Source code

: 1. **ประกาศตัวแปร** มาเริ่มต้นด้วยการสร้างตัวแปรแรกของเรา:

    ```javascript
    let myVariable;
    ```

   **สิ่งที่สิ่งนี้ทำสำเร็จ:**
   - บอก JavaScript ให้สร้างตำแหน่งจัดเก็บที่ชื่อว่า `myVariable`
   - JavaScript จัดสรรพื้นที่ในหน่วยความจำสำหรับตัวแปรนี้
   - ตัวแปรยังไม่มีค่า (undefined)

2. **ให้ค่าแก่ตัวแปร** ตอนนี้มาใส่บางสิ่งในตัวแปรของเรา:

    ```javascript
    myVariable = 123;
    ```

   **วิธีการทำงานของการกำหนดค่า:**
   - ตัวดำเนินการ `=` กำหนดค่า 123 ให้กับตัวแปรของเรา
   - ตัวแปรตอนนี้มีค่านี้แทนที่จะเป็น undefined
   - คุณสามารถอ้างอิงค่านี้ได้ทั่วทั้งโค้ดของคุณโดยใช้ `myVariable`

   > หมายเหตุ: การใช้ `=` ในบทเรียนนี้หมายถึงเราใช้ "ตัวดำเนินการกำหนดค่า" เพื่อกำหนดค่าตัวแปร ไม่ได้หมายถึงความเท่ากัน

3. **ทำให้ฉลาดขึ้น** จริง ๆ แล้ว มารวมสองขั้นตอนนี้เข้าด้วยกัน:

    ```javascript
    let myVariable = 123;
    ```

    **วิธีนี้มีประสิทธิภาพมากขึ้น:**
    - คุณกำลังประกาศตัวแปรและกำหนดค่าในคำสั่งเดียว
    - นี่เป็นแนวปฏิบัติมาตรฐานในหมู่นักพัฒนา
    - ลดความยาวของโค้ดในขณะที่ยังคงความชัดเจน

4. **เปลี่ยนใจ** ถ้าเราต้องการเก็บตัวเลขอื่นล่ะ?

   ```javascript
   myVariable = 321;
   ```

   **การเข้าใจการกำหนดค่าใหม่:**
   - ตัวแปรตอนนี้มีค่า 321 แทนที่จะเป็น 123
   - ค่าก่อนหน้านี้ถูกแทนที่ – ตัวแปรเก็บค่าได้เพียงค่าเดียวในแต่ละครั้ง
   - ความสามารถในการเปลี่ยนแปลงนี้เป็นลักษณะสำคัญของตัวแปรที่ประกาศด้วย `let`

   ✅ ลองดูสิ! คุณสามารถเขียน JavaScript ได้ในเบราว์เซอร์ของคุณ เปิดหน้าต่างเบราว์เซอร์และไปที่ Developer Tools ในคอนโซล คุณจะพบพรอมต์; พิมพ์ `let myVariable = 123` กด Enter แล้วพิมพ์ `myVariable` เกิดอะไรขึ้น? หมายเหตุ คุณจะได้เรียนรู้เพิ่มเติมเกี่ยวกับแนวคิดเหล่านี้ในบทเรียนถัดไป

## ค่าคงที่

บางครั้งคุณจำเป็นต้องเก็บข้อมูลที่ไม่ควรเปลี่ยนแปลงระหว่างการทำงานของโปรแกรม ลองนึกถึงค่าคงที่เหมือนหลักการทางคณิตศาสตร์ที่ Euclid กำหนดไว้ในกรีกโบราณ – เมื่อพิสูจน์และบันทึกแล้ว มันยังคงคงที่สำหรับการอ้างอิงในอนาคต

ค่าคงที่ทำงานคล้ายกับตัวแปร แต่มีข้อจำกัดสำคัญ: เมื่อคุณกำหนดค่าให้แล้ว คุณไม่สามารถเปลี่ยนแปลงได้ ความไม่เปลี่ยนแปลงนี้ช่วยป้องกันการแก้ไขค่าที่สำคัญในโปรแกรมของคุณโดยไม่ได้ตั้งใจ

» Work task
Where a line of the records includes "ในบทเร", copy it.

» The answer
   > หมายเหตุ: การใช้ `=` ในบทเรียนนี้หมายถึงเราใช้ "ตัวดำเนินการกำหนดค่า" เพื่อกำหนดค่าตัวแปร ไม่ได้หมายถึงความเท่ากัน
   ✅ ลองดูสิ! คุณสามารถเขียน JavaScript ได้ในเบราว์เซอร์ของคุณ เปิดหน้าต่างเบราว์เซอร์และไปที่ Developer Tools ในคอนโซล คุณจะพบพรอมต์; พิมพ์ `let myVariable = 123` กด Enter แล้วพิมพ์ `myVariable` เกิดอะไรขึ้น? หมายเหตุ คุณจะได้เรียนรู้เพิ่มเติมเกี่ยวกับแนวคิดเหล่านี้ในบทเรียนถัดไป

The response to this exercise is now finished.